= Beginning of Section =
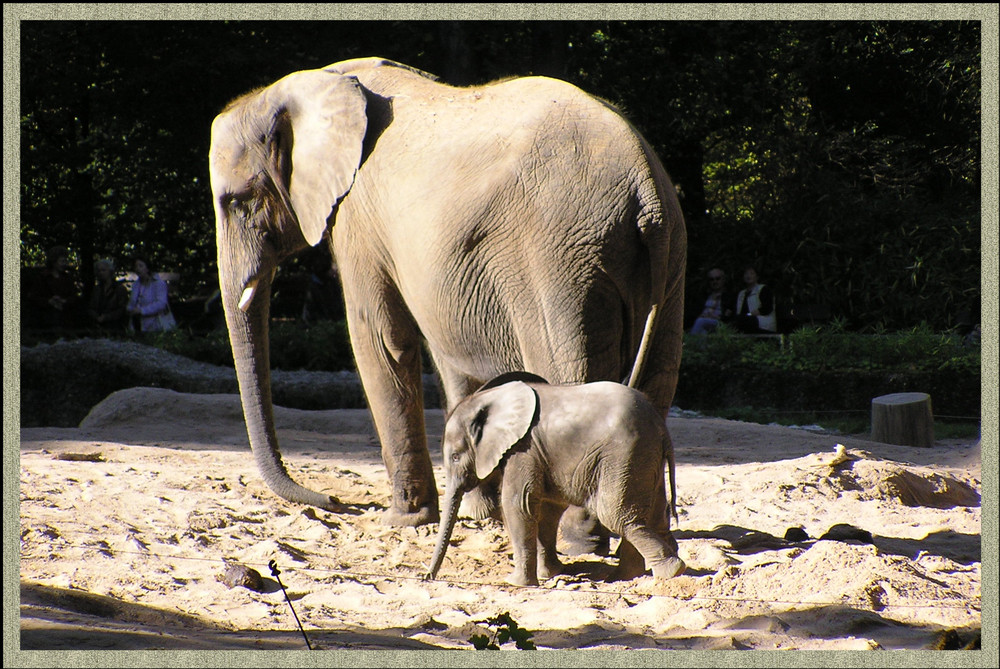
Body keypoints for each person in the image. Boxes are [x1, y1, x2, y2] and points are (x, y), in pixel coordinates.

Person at [24, 245, 80, 330]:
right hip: (45, 316)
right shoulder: (42, 278)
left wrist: (64, 301)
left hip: (66, 316)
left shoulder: (68, 278)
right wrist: (49, 301)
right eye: (62, 261)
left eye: (65, 261)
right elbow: (33, 297)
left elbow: (74, 296)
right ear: (54, 262)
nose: (64, 264)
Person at [127, 258, 177, 334]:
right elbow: (132, 302)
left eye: (140, 266)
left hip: (157, 325)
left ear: (147, 268)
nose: (137, 269)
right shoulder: (136, 285)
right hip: (138, 324)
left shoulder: (158, 284)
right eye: (136, 266)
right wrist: (130, 309)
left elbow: (161, 303)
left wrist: (142, 310)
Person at [87, 258, 129, 332]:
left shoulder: (119, 289)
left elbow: (122, 309)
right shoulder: (97, 289)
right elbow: (91, 307)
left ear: (110, 271)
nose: (101, 273)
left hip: (116, 327)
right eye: (99, 271)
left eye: (103, 270)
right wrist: (96, 317)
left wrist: (107, 317)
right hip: (98, 326)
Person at [690, 268, 736, 335]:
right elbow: (695, 312)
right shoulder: (704, 296)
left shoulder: (729, 297)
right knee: (703, 332)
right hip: (703, 320)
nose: (715, 281)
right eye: (712, 279)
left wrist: (718, 317)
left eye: (717, 278)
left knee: (700, 321)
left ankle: (690, 344)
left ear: (723, 280)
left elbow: (730, 315)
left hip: (719, 322)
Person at [733, 265, 777, 334]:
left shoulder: (763, 289)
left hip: (762, 323)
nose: (748, 276)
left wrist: (749, 315)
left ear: (757, 277)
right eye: (746, 274)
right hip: (744, 320)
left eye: (751, 273)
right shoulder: (741, 294)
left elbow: (767, 309)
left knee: (746, 320)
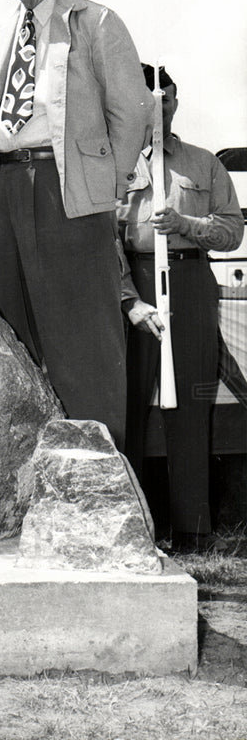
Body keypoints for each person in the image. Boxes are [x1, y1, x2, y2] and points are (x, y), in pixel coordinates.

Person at [0, 0, 153, 447]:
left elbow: (132, 111)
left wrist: (105, 187)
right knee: (11, 343)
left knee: (86, 350)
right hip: (4, 190)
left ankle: (103, 488)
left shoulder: (97, 22)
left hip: (68, 193)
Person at [118, 65, 244, 551]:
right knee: (127, 406)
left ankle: (194, 530)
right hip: (135, 283)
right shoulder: (116, 161)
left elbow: (233, 231)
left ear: (175, 101)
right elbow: (103, 239)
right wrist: (129, 298)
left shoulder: (203, 162)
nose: (157, 107)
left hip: (190, 282)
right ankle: (128, 528)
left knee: (191, 405)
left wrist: (186, 223)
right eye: (148, 99)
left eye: (165, 98)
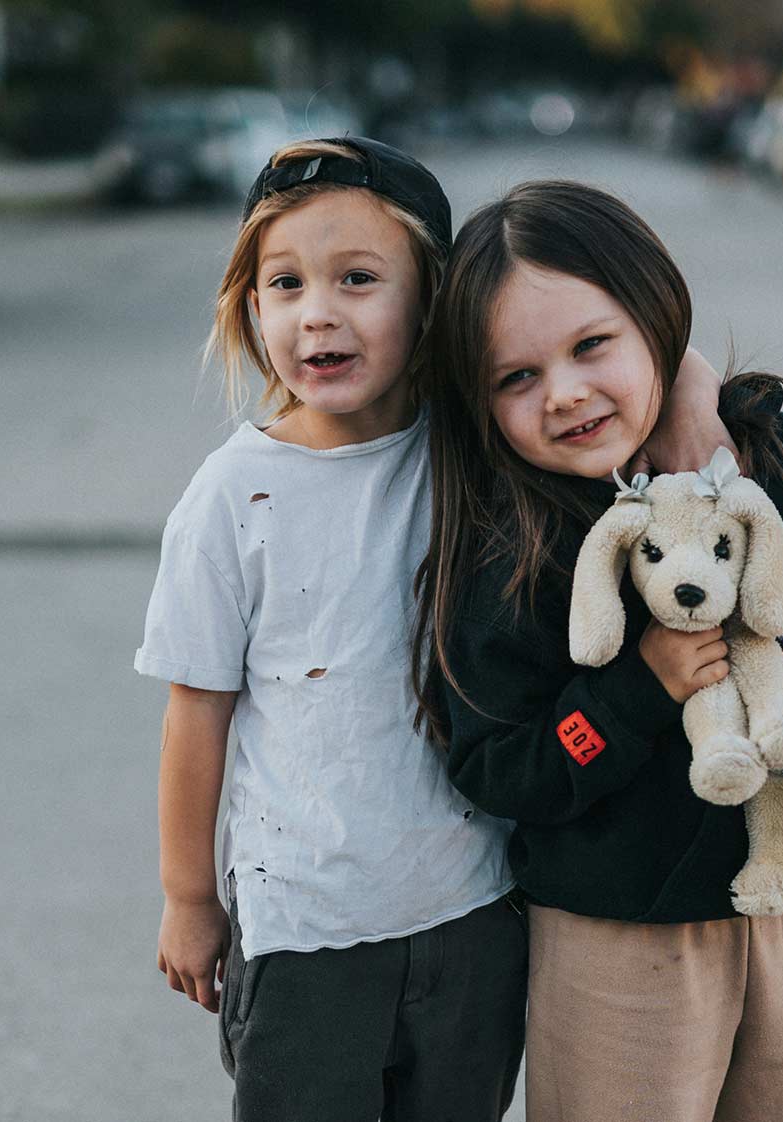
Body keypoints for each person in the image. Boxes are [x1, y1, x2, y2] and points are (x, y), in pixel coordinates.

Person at [134, 140, 728, 1121]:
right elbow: (195, 711)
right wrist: (188, 897)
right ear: (251, 311)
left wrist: (693, 405)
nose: (316, 311)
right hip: (305, 926)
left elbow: (646, 338)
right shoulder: (235, 497)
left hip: (475, 913)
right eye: (283, 284)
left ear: (438, 303)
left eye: (358, 279)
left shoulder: (473, 443)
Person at [414, 180, 783, 1122]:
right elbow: (498, 767)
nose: (563, 392)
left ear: (656, 320)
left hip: (779, 913)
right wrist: (636, 693)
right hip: (614, 944)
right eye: (515, 377)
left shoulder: (774, 460)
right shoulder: (513, 550)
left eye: (590, 346)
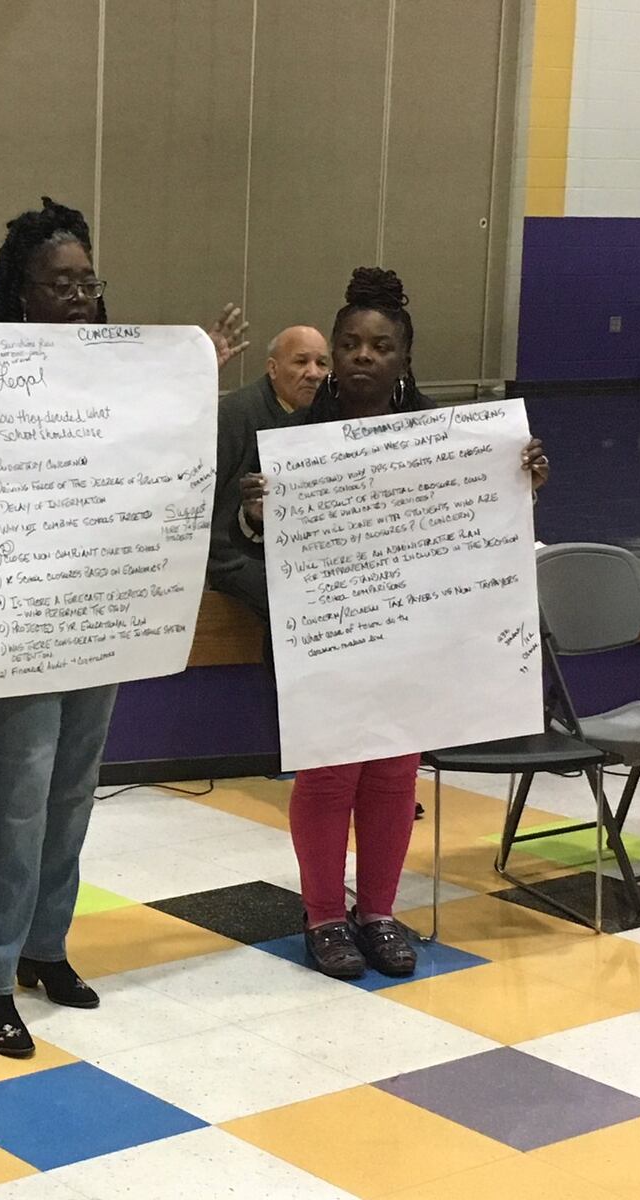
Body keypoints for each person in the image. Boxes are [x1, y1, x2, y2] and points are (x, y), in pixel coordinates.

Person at [0, 198, 247, 1056]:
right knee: (16, 800)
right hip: (17, 605)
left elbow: (169, 455)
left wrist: (192, 377)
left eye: (87, 283)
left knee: (73, 789)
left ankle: (45, 946)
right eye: (58, 284)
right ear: (20, 291)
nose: (77, 297)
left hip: (104, 600)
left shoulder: (120, 368)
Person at [235, 267, 549, 980]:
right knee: (328, 777)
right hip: (326, 638)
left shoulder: (452, 438)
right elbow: (249, 535)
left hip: (412, 638)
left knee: (392, 773)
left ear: (404, 359)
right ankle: (322, 916)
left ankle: (377, 911)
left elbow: (485, 527)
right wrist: (255, 511)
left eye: (379, 345)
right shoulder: (293, 439)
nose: (361, 356)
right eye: (348, 343)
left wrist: (522, 481)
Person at [208, 326, 330, 621]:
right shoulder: (236, 414)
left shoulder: (327, 414)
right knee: (298, 604)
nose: (313, 373)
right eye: (301, 362)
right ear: (273, 369)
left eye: (322, 363)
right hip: (231, 554)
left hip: (298, 550)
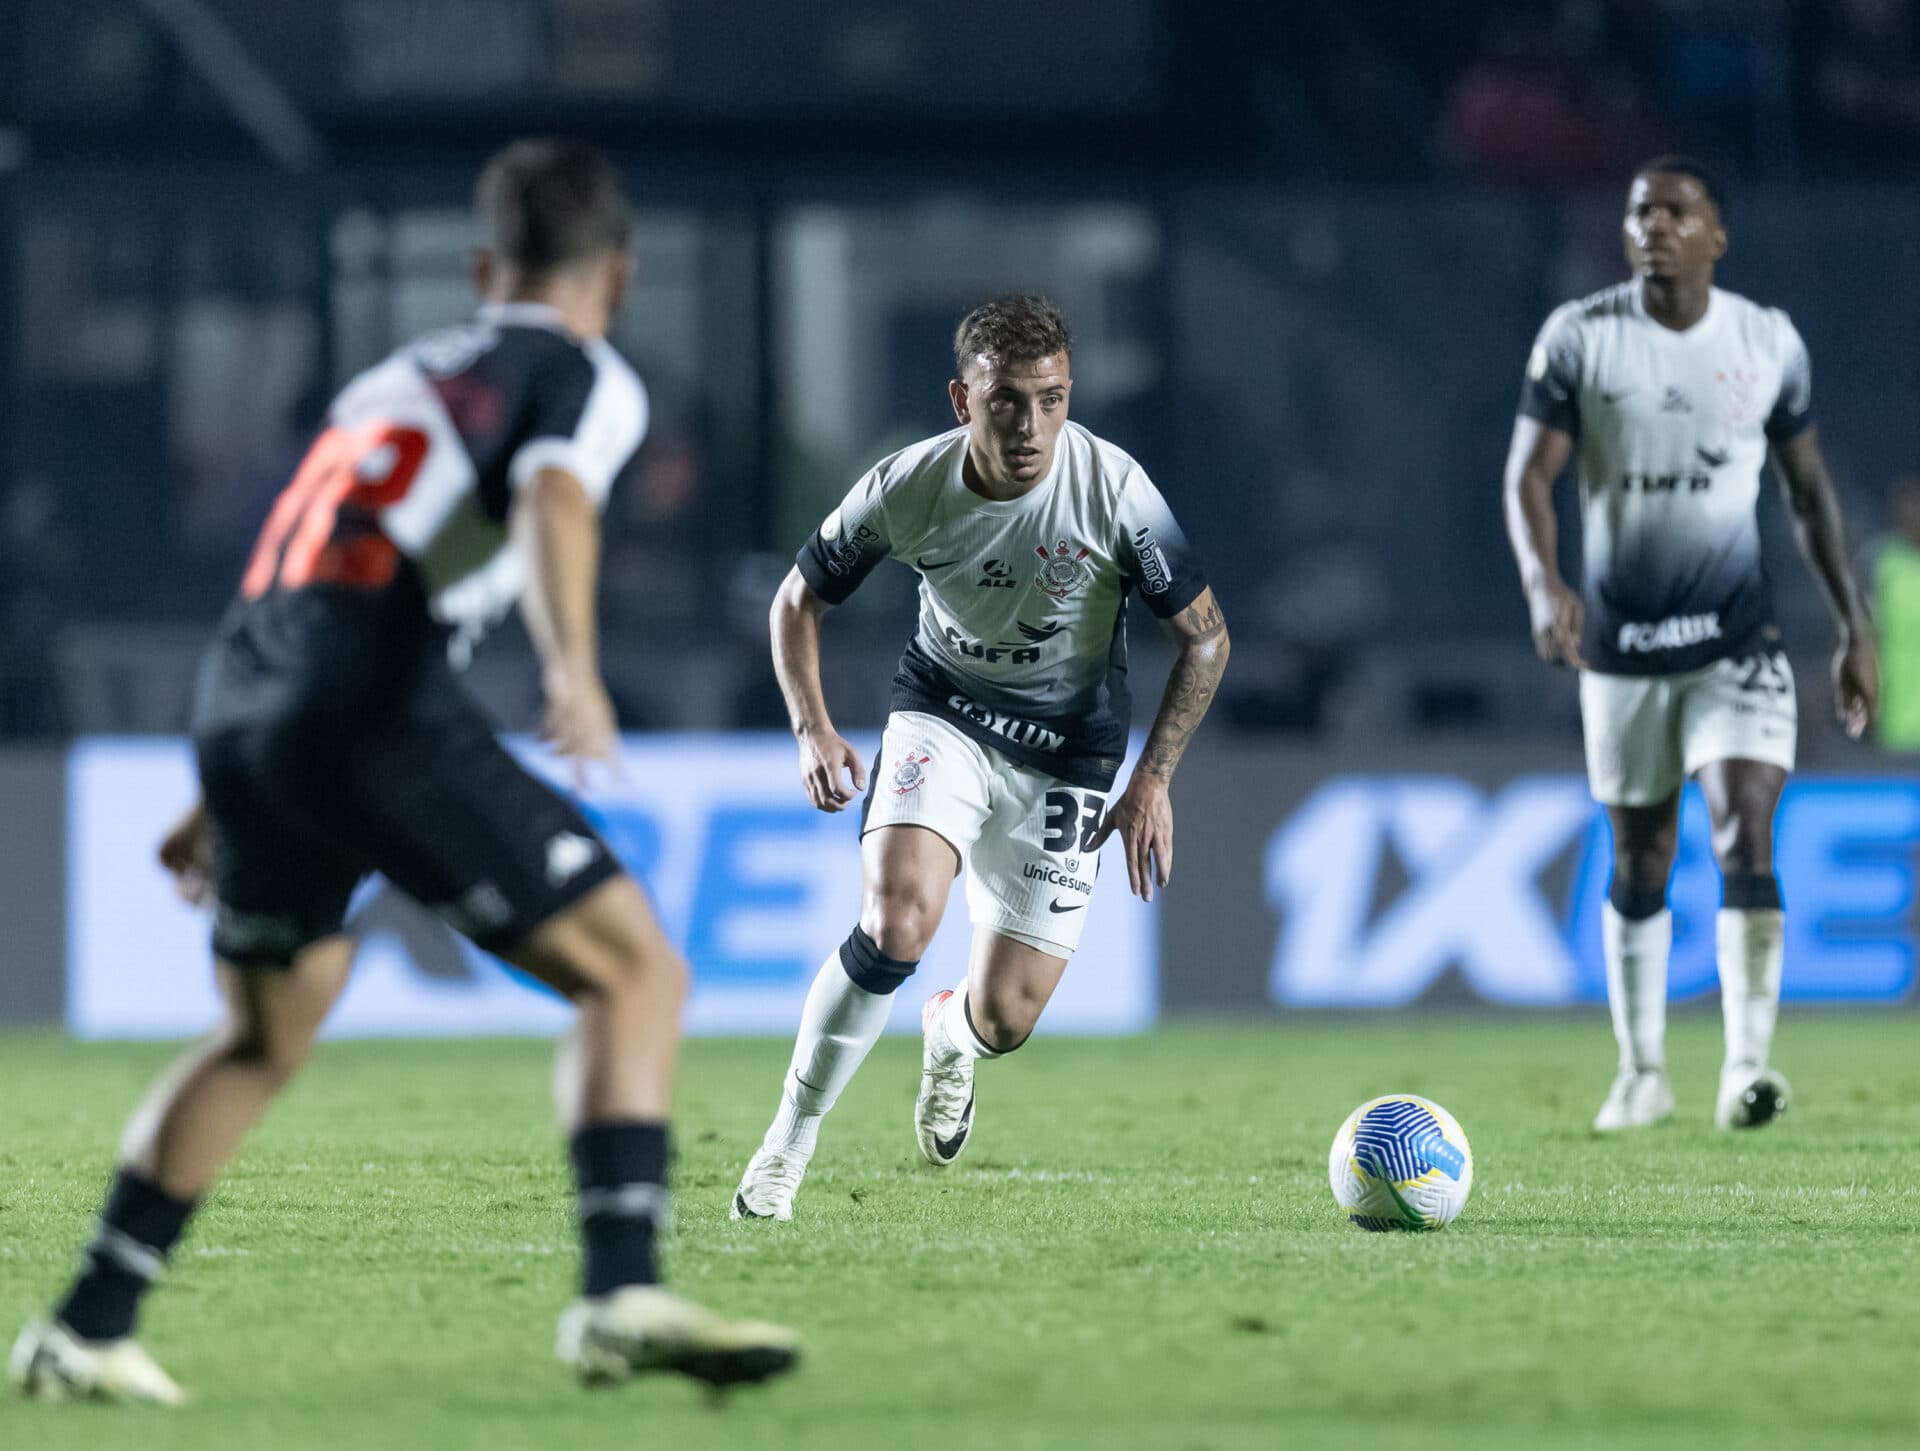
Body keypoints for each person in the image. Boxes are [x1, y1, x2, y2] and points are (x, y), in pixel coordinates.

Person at [11, 139, 796, 1405]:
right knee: (635, 971)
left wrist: (227, 774)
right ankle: (619, 1287)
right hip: (374, 704)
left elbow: (297, 553)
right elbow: (553, 499)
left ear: (484, 267)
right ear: (622, 273)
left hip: (252, 687)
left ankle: (86, 1323)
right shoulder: (585, 373)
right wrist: (576, 667)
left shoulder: (394, 377)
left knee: (261, 1031)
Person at [731, 295, 1229, 1221]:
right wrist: (812, 726)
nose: (1032, 425)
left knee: (1005, 1020)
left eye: (1052, 398)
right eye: (1008, 400)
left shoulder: (1116, 492)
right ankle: (784, 1149)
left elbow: (1205, 640)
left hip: (1071, 754)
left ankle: (948, 1037)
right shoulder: (908, 487)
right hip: (944, 715)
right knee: (896, 925)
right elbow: (797, 599)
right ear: (964, 399)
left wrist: (1151, 777)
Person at [1503, 156, 1878, 1134]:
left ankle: (1747, 1067)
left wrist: (1853, 624)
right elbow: (1528, 478)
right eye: (1640, 211)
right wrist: (1548, 586)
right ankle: (1643, 1070)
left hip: (1736, 639)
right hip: (1623, 648)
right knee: (1641, 860)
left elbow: (1807, 494)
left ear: (1718, 234)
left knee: (1744, 826)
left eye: (1678, 211)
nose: (1655, 225)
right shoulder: (1580, 337)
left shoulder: (1766, 342)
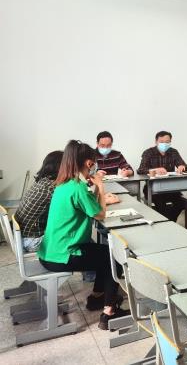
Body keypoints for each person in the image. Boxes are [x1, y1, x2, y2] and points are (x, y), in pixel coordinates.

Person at [37, 140, 126, 330]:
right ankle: (109, 313)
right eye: (94, 163)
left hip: (50, 251)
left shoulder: (65, 183)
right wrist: (101, 186)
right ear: (89, 163)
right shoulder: (77, 187)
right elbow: (100, 214)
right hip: (62, 255)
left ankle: (97, 298)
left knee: (102, 252)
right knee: (113, 258)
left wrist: (96, 190)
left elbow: (89, 206)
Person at [14, 151, 63, 252]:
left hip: (21, 237)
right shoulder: (51, 187)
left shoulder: (42, 181)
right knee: (75, 235)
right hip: (32, 241)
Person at [137, 130, 187, 222]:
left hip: (170, 188)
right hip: (153, 189)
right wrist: (155, 170)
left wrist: (182, 166)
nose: (164, 144)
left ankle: (170, 221)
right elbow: (140, 170)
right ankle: (168, 222)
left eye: (167, 142)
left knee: (183, 202)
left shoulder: (173, 152)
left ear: (170, 142)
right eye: (161, 142)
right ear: (156, 142)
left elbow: (184, 166)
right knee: (161, 206)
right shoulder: (148, 153)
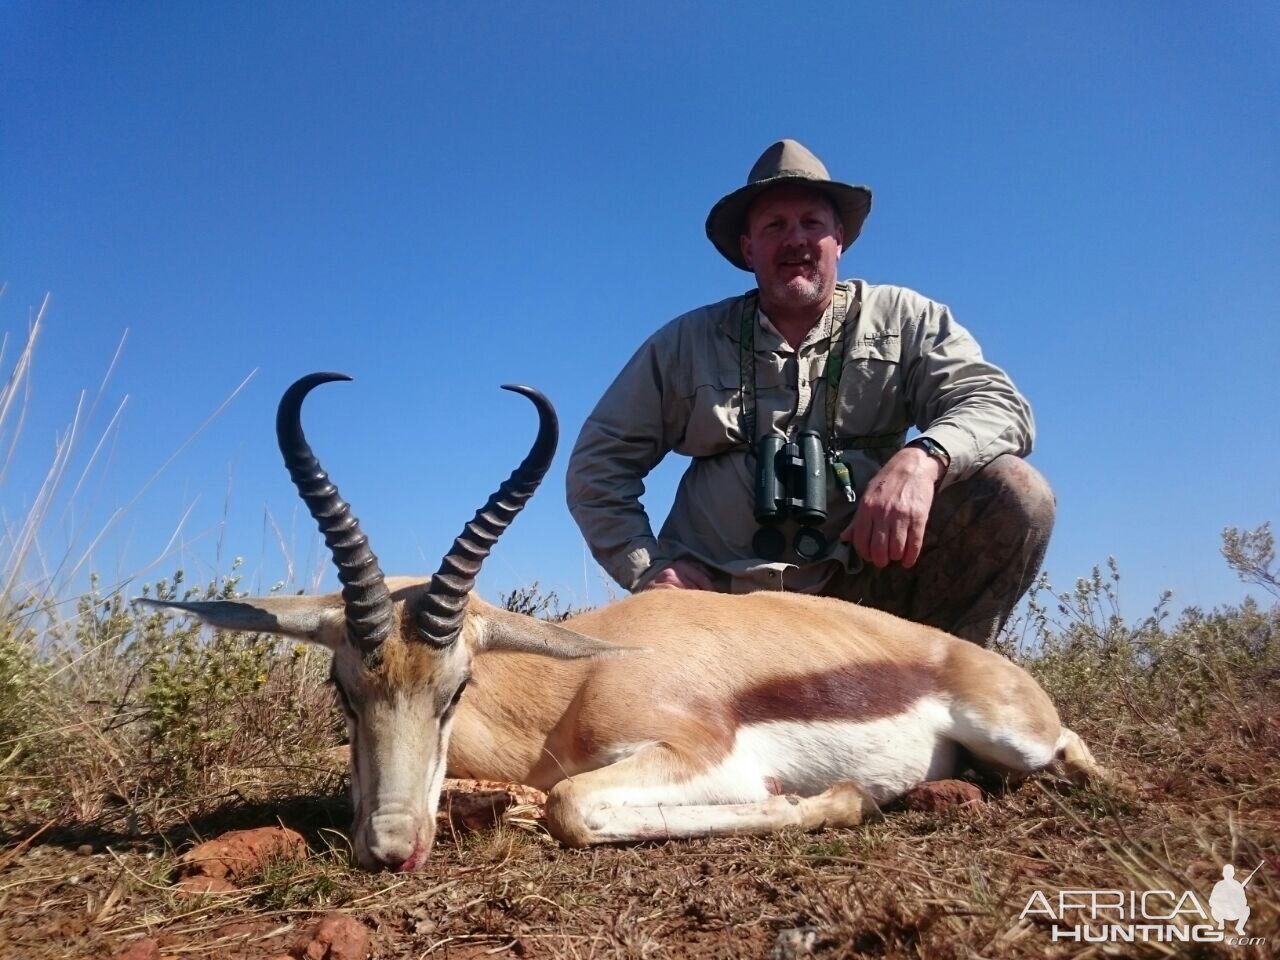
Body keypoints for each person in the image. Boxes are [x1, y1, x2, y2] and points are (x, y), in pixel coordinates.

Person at [566, 139, 1054, 646]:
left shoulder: (906, 318)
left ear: (839, 238)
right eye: (774, 226)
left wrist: (924, 458)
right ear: (748, 248)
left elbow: (998, 405)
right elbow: (597, 465)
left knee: (1017, 491)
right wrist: (650, 571)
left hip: (866, 603)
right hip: (715, 610)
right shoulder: (686, 342)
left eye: (811, 224)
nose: (794, 240)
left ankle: (946, 695)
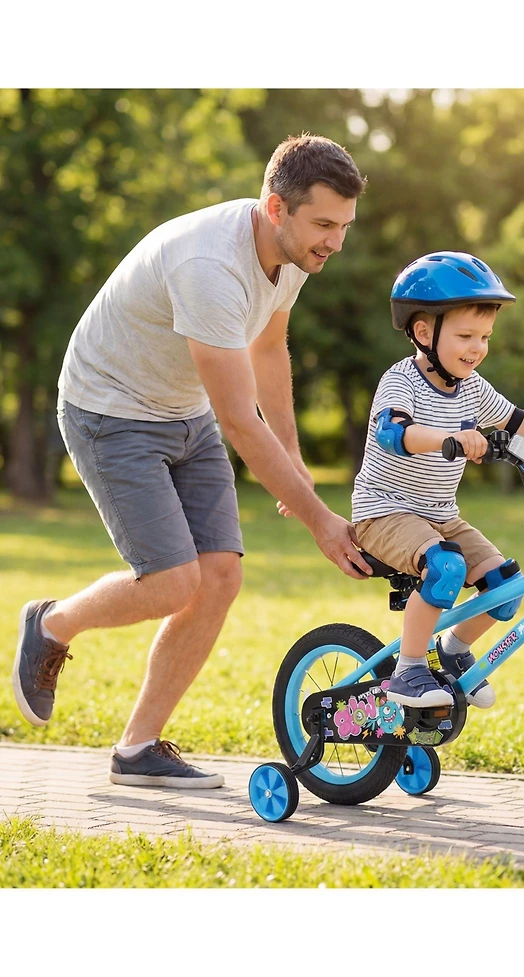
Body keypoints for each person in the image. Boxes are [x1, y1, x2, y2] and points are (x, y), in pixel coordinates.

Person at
= End of Section =
** TASK DETAILS **
Restate only the lines running from the start of the material above through the line containing "right eye: (62, 261)", ends included. No pictures.

** TASK RESULT **
Body keypoints for each person in the image. Boxes are [x1, y1, x2, y2] and points are (x, y), in pixel coordinates.

Person at [24, 245, 80, 330]:
right hip: (45, 316)
right shoulder: (42, 278)
left wrist: (64, 301)
left hip: (66, 316)
left shoulder: (68, 278)
right wrist: (49, 301)
right eye: (62, 261)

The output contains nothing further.